A través de mesas redondas, conversaciones y pitches, Fi18 animó a empresarios e instituciones para continuar con el impulso de oportunidades de inversión en impacto. Entre los ponentes destacaron María Ángeles León, cofundadora Open Value Foundation, Daniele Calzolari, portavoz de La Bolsa Social, y Francisco Soler, director de Inversiones Creas, protagonizaron un interesante debate sobre la inversión de impacto en nuestro país.

Estamos aquí para cambiar las cosas y la sostenibilidad de los negocios es esencial. Los emprendedores son héroes, pero necesitan apoyo. Existe una demanda creciente para invertir en proyectos sociales porque estar en contacto con gente genera un valor humano a largo plazo imposible de conseguir con las especulaciones a corto”, apuntó Daniele Calzolari.
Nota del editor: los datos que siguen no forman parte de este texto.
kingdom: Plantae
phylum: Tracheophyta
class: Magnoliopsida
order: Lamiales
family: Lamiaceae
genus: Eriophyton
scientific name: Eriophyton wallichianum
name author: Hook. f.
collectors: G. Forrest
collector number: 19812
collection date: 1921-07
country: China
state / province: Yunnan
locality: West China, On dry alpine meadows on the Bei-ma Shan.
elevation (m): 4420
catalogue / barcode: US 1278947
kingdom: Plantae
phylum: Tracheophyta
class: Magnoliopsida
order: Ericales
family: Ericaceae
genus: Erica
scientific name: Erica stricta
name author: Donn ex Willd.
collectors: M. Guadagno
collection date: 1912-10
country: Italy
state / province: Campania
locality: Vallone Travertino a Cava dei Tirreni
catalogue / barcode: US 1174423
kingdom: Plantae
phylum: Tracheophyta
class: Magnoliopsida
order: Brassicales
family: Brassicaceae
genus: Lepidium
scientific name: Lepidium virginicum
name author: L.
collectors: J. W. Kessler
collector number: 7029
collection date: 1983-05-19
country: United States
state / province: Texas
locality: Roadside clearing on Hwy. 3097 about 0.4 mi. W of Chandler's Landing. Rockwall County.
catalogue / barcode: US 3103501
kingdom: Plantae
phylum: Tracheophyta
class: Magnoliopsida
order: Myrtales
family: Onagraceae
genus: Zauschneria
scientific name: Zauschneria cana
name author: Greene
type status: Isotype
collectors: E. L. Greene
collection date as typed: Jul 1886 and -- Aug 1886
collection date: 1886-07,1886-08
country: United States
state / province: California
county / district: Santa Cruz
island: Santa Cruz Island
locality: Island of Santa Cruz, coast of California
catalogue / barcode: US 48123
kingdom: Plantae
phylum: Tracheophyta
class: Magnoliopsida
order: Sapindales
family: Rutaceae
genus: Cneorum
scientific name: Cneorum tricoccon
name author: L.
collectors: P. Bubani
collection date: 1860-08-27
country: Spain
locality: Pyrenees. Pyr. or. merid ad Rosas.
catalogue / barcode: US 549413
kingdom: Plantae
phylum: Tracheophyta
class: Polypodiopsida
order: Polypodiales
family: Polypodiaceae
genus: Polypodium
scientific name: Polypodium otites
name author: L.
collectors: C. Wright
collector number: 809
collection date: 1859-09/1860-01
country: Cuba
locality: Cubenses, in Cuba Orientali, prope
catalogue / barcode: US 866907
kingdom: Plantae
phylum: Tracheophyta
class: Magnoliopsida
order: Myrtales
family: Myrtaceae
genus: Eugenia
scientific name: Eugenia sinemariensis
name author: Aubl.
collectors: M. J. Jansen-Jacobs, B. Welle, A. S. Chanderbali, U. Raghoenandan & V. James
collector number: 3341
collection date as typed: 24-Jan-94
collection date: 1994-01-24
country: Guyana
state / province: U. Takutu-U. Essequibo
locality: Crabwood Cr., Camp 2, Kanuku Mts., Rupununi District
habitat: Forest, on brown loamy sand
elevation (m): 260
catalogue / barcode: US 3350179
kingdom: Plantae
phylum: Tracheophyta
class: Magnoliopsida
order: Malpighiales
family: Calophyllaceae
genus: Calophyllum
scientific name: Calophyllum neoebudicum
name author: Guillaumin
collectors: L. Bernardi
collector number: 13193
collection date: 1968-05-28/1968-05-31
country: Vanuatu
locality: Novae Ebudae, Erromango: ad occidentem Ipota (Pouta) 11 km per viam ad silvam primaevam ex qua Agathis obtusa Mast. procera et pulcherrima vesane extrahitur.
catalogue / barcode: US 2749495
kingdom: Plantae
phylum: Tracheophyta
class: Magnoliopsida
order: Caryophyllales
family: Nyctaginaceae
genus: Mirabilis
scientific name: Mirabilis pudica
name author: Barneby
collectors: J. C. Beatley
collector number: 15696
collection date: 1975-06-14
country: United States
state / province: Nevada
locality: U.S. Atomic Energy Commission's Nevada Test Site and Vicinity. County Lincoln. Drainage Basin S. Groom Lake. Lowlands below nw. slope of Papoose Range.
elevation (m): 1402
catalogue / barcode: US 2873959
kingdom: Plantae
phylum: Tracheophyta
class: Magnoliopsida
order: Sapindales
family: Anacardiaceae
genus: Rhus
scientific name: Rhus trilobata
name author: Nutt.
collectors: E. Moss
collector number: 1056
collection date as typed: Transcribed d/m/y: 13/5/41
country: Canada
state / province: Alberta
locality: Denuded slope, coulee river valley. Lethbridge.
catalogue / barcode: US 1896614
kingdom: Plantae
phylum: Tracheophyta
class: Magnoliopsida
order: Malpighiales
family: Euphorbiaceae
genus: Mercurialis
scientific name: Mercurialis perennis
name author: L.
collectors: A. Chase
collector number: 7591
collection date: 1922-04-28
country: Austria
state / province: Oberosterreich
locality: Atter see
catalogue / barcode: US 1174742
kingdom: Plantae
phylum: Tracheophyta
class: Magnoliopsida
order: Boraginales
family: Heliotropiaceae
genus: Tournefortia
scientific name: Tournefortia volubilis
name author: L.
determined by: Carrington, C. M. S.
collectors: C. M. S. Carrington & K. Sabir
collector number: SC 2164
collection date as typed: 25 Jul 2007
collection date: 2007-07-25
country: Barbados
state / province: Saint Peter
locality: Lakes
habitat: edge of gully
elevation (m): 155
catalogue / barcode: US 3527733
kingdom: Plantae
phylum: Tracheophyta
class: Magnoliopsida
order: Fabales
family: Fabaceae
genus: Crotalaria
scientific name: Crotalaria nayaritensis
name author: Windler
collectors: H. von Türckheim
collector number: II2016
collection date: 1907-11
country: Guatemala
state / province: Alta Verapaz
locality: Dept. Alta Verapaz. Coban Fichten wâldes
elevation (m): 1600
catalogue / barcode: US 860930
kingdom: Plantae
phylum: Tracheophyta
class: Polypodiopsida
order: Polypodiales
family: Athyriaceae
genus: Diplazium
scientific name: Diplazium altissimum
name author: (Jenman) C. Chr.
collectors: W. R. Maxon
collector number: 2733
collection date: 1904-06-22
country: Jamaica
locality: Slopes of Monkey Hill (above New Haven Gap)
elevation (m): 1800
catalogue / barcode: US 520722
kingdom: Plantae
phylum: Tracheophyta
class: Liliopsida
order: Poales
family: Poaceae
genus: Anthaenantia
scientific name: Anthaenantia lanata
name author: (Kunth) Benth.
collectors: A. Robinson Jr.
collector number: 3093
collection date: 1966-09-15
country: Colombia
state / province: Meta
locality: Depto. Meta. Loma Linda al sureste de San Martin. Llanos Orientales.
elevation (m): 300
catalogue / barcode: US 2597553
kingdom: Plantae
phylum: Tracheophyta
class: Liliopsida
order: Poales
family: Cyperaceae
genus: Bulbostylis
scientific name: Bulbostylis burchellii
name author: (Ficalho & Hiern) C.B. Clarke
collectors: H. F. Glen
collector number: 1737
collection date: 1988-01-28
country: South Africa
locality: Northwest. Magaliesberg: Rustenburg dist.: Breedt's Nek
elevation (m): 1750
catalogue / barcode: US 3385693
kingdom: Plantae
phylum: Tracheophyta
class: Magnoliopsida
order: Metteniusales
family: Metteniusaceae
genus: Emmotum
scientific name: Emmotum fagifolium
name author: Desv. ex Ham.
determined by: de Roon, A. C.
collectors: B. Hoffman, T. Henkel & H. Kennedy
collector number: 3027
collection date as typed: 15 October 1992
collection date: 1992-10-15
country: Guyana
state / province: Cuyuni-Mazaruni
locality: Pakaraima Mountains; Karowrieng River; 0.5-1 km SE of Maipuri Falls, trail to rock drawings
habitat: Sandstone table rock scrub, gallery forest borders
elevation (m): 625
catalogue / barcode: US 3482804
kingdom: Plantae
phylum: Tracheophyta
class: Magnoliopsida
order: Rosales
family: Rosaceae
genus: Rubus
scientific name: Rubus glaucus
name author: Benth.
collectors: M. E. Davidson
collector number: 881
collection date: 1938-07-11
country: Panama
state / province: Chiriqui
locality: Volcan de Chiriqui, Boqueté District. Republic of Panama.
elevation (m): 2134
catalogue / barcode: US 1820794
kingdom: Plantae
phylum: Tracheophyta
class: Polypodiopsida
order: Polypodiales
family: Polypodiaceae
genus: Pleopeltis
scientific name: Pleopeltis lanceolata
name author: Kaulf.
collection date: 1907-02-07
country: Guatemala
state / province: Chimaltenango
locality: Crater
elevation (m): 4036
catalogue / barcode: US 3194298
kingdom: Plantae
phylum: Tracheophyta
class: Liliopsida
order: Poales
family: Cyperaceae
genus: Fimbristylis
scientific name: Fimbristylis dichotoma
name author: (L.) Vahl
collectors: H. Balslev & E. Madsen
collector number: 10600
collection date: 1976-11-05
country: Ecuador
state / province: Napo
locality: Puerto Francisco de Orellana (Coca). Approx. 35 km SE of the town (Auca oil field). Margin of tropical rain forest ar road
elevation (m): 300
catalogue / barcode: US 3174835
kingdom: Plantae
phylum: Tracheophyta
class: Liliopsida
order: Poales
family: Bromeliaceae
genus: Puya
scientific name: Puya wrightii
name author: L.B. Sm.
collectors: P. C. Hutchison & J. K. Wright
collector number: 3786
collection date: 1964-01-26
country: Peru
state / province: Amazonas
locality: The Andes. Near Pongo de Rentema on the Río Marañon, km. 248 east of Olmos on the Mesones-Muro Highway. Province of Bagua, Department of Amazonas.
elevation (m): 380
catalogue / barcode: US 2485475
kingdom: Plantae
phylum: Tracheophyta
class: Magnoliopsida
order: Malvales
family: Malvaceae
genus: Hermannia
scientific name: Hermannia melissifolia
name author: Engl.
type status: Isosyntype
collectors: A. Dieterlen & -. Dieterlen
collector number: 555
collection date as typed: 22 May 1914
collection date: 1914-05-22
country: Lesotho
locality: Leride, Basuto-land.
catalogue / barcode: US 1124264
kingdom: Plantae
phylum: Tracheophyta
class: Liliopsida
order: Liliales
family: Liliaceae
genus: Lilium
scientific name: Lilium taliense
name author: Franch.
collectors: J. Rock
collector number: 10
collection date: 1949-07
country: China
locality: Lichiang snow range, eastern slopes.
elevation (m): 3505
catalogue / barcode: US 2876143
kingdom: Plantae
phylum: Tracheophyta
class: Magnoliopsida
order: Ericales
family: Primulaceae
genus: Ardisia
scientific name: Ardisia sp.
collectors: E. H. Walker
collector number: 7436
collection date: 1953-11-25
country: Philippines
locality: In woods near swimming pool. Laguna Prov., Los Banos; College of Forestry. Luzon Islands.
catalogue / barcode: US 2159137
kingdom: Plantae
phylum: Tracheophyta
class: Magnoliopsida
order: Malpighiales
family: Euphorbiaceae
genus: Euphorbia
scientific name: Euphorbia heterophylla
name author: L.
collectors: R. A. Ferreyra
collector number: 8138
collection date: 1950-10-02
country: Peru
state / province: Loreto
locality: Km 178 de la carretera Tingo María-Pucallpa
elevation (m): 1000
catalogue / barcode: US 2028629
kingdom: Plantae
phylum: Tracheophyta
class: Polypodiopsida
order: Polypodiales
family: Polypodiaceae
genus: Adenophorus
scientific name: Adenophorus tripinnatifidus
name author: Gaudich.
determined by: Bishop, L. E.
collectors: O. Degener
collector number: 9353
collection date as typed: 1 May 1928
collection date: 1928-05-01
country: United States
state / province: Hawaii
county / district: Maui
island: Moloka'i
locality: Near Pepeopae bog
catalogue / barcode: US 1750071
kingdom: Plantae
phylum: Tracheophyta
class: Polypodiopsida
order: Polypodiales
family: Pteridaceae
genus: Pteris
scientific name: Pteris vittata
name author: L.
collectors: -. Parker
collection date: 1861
Por su parte, para que la simbiosis entre fundaciones y emprendedores sociales e inversores funcione es necesario alinear los intereses. “Es esencial que el emprendedor sea transparente y honesto y comunique al inversor las necesidades reales de la compañía. Además, el emprendedor tiene que estar abierto a críticas y saber identificar y reconocer las carencias para que el inversor pueda colaborar en su mejora y resolución”, aseguró el director de Inversiones Creas.

Según, María Ángles León, al principio los emprendedores piensan que es muy duro seguir todos los pasos formales que exige el inversor, pero al final se adaptan a las necesidades mínimas e incluso las mejoran. “No es fácil encontrar el punto medio entre la necesidad social y el inversor, pero la determinación de un rigor mínimo es bueno para ambas partes”, reconoció la experta.

Eso sí, la inversión de impacto lo que necesita es mucho tiempo. “Los efectos del fondo de impacto que lanzamos hace poco los verán mis hijos o incluso mis nietos, si los ven. Y esto es un cambio cultural muy grande. Hay que pensar en las generaciones futuras y aceptar que no pasa nada por no obtener un retorno personal inmediato si la satisfacción llega más tarde”, advirtió María Ángeles.

Por último, muchos ponentes coincidieron en que ni el marco legal, ni las Administraciones, ni la sociedad en general están preparados ni adaptados a este cambio de modelo, que es muy nuevo. “Para los filántropos y para las fundaciones es muy raro lucrarse de los pobres y para los inversores destinar parte de su cartera a inversiones de impacto es una operación demasiado arriesgada y de la que desconfían”, concluyó la cofundadora de Open Value Foundation.